▶ **ABOUT THIS EXERCISE**
I'd ask you to write out the lines below exactly, with no images.
________________
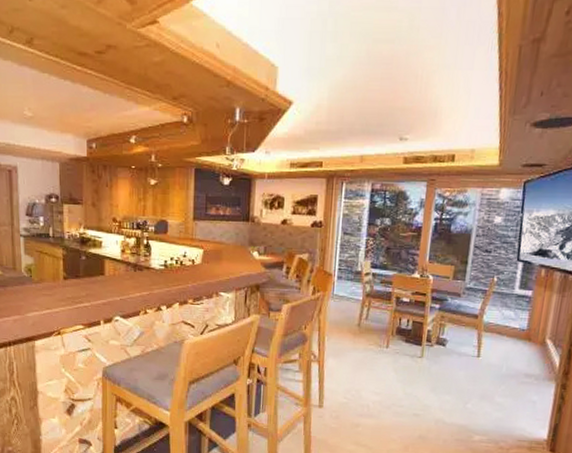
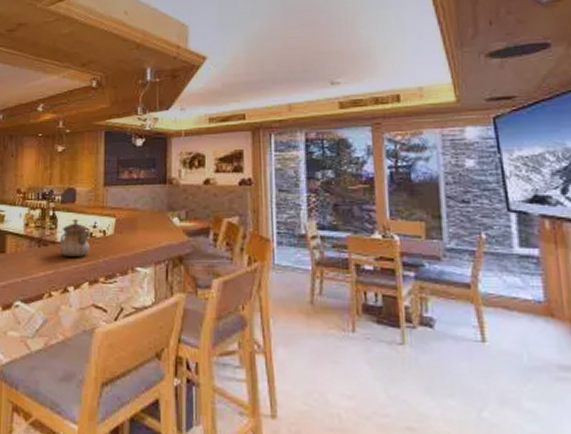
teapot: none [153,248,180,281] -> present [59,218,90,257]

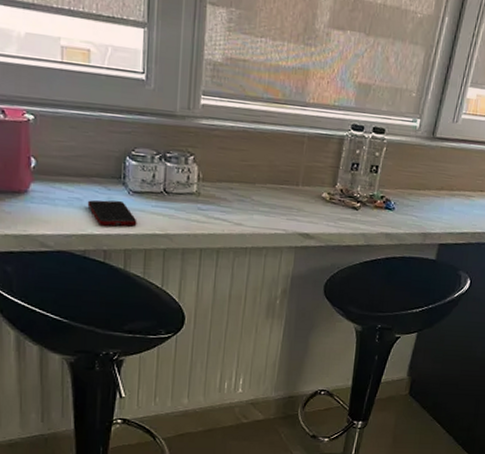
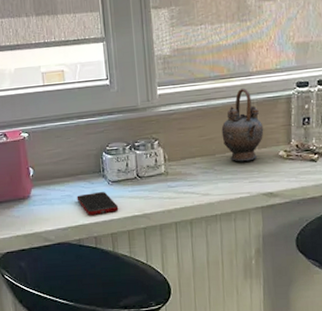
teapot: none [265,117,311,198] -> present [221,87,264,162]

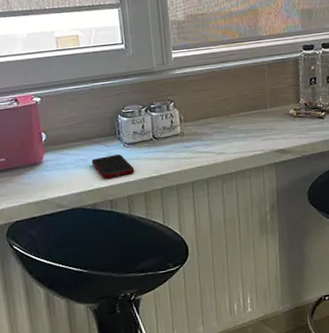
teapot: present [221,87,264,162] -> none [234,51,275,121]

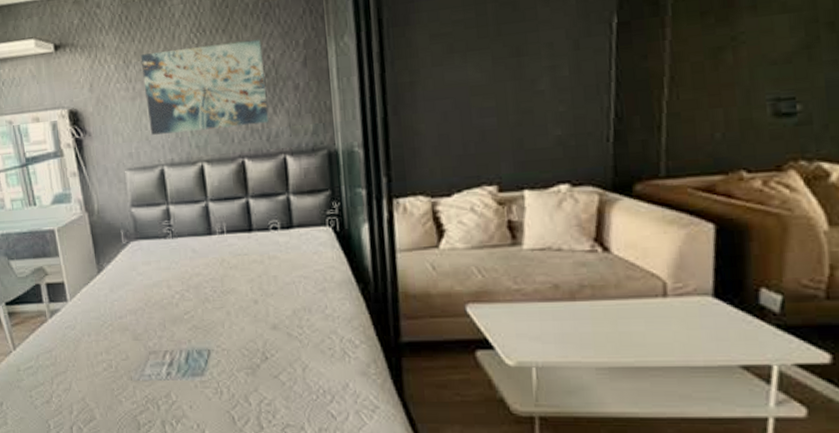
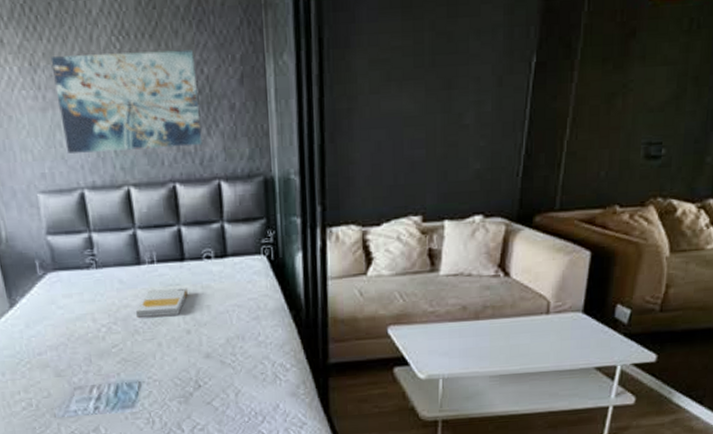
book: none [206,258,255,286] -> present [135,288,188,318]

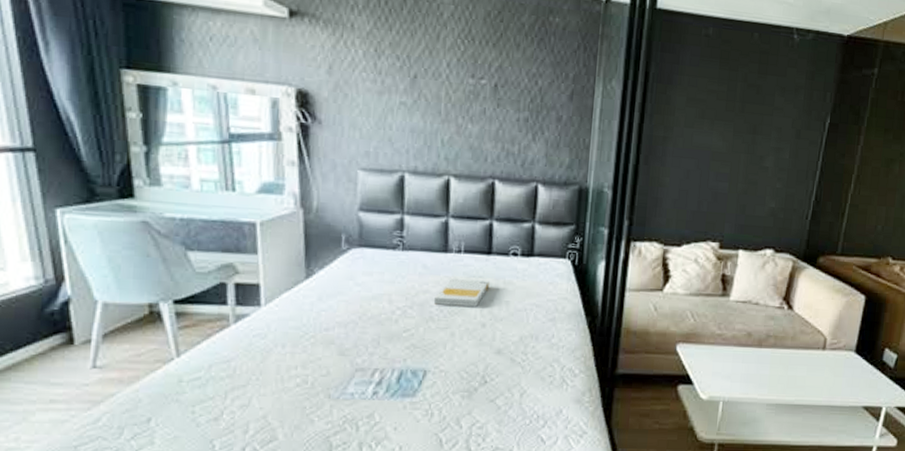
wall art: present [50,49,203,154] -> none [395,47,532,149]

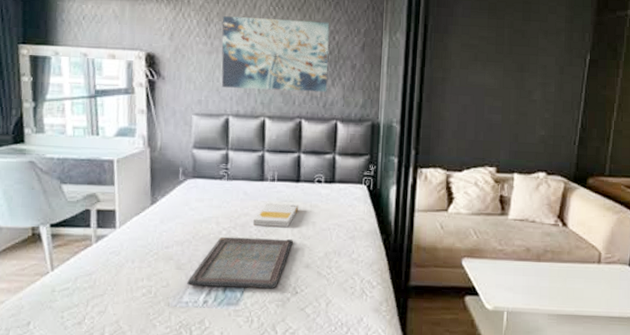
serving tray: none [352,317,482,378] -> present [187,237,293,289]
wall art: none [395,47,532,149] -> present [221,16,330,93]

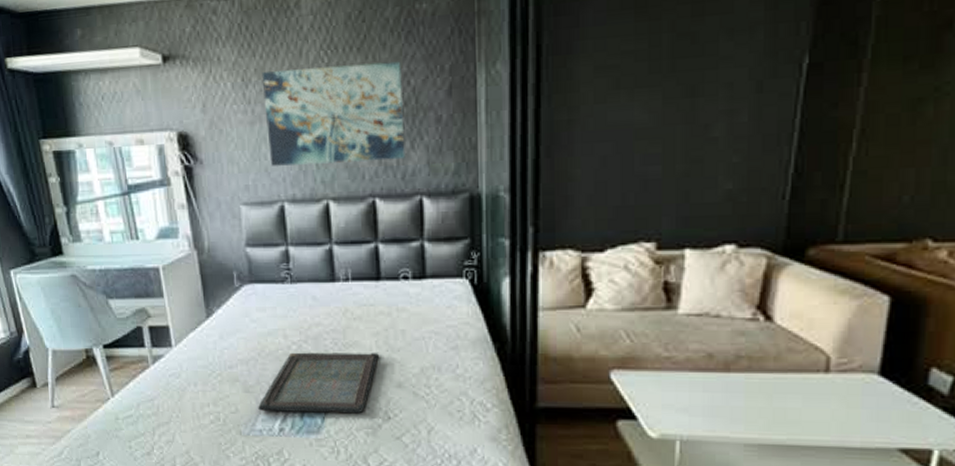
book: present [252,203,298,227] -> none [326,309,382,338]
________________
▶ **YOUR RESPONSE**
teapot: none [153,248,180,281] -> present [59,218,90,257]

teapot: none [265,117,311,198] -> present [221,87,264,162]

teapot: present [221,87,264,162] -> none [234,51,275,121]

book: none [206,258,255,286] -> present [135,288,188,318]

wall art: present [50,49,203,154] -> none [395,47,532,149]

serving tray: none [352,317,482,378] -> present [187,237,293,289]
wall art: none [395,47,532,149] -> present [221,16,330,93]

book: present [252,203,298,227] -> none [326,309,382,338]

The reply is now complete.